Brolin is joined by Kenneth Branagh, Hugh Dancy, Claire Danes, Jeff Daniels, Morgan Freeman, Paul Giamatti, Domhnall Gleeson, Amanda Gorman, Jonathan Groff, Tom Hanks, Ethan Hawke, Maya Hawke, Samuel L Jackson, Michael Keaton, Tracy Letts, international acting community, skilled dramatic performers, Wendell Pierce, Matthew Rhys, Liev Schreiber, Dan Stevens, Meryl Streep.

Burns emphasizes: “Truly, this might be the most exceptional group gathered for any production. Their work is exceptional. Selection wasn’t based on fame. I became frustrated when someone asked, about the prominent cast. I explained, ‘These are artists.’ They are among the world’s best performers and they animate historical material.”

Multifaceted Story

Still, the absence of living witnesses, modern media forced Burns and his team to lean heavily on primary texts, weaving together the first-person voices of nearly 200 individual historic figures. This allowed them to introduce audiences beyond the prominent leaders of the revolution but also to “dozens of others essential to the narrative, many of whom remain visually unknown.

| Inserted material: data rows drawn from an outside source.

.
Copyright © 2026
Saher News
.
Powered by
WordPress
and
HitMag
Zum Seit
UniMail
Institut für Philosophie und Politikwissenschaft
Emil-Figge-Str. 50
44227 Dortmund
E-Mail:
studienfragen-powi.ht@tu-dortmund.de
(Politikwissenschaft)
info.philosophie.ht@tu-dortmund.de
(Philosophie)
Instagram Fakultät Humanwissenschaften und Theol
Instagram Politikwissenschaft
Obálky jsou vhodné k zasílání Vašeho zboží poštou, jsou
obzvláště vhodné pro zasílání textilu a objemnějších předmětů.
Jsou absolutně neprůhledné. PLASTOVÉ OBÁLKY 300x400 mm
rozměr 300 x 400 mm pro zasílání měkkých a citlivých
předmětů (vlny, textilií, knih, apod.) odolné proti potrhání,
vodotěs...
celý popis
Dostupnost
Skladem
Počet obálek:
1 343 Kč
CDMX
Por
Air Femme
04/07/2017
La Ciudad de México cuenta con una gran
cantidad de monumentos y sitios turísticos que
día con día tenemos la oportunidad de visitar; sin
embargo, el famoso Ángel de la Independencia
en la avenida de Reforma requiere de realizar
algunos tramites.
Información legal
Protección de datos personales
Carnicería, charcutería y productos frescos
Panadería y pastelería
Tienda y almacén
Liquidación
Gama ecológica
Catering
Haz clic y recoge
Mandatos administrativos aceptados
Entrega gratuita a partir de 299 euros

The filmmaker also explored his personal passion for geography and cartography. “I have great affection for cartography,” he comments, “featuring increased geographical representation throughout this series versus earlier productions throughout my entire career.”

Global Significance

The team filmed at nearly a hundred historical locations across North America and in London to document environmental context and partnered extensively with living history participants. Various aspects converge to depict events more bloody, multifaceted and world-changing than the one taught in schools.

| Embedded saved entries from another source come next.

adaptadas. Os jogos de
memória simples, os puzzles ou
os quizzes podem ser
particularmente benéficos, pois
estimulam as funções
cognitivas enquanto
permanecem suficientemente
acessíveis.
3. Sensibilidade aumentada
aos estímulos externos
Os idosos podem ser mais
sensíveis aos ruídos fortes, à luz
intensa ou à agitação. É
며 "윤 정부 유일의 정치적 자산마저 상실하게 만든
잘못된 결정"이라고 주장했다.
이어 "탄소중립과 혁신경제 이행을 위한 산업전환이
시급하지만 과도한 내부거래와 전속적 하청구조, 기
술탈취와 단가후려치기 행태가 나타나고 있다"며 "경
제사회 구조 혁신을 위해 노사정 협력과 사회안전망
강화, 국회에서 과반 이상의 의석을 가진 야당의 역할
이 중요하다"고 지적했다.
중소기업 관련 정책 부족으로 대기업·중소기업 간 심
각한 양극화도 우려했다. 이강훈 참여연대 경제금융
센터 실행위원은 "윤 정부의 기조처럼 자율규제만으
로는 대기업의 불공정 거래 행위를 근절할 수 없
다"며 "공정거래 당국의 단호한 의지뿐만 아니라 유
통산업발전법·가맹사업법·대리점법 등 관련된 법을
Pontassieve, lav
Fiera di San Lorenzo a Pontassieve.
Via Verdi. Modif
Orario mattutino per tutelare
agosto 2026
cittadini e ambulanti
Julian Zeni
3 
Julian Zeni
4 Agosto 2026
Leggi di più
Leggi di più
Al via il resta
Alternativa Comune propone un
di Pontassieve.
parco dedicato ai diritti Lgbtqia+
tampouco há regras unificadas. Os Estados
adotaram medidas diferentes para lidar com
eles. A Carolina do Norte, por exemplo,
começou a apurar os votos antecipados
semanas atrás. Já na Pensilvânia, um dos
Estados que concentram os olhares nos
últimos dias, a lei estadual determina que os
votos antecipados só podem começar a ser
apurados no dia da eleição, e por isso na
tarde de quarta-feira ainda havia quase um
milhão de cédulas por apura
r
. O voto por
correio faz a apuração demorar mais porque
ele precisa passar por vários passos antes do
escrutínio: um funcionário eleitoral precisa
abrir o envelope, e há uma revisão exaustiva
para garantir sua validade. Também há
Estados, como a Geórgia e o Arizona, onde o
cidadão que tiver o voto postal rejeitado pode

The film maintains, represented more than local dispute concerning territory, taxes and political voice. Instead the film portrays a blood-soaked struggle that ultimately drew in more than two dozen nations and surprisingly represented what it calls “mankind’s greatest hopes”.

Civil War Reality

Initial complaints and protests directed toward Britain by colonial residents in 13 fractious colonies rapidly became a bloody domestic struggle, setting brother against brother and creating local enmities. In episode two, the historian Alan Taylor observes: “The main misapprehension regarding the Revolutionary War involves believing it represented that unified Americans. This ignores the truth that it was a civil war among Americans.”

Historical Complexity

According to his perspective, the revolution is a story that “typically is drowning in sentimentality and nostalgia and is incredibly superficial and fails to properly acknowledge actual events, all contributors and the extensive brutality.

It was, he contends, a revolution that proclaimed the revolutionary principle of fundamental personal liberties; a brutal civil war, pitting Patriots against Loyalists; and a worldwide engagement, the fourth in a series of struggles among European powers for control of the continent.

Contingent Historical Events

Burns also wanted {to rediscover the

Walter Wilson
Walter Wilson

A passionate slot car racing hobbyist with over 15 years of experience in track design and competitive racing.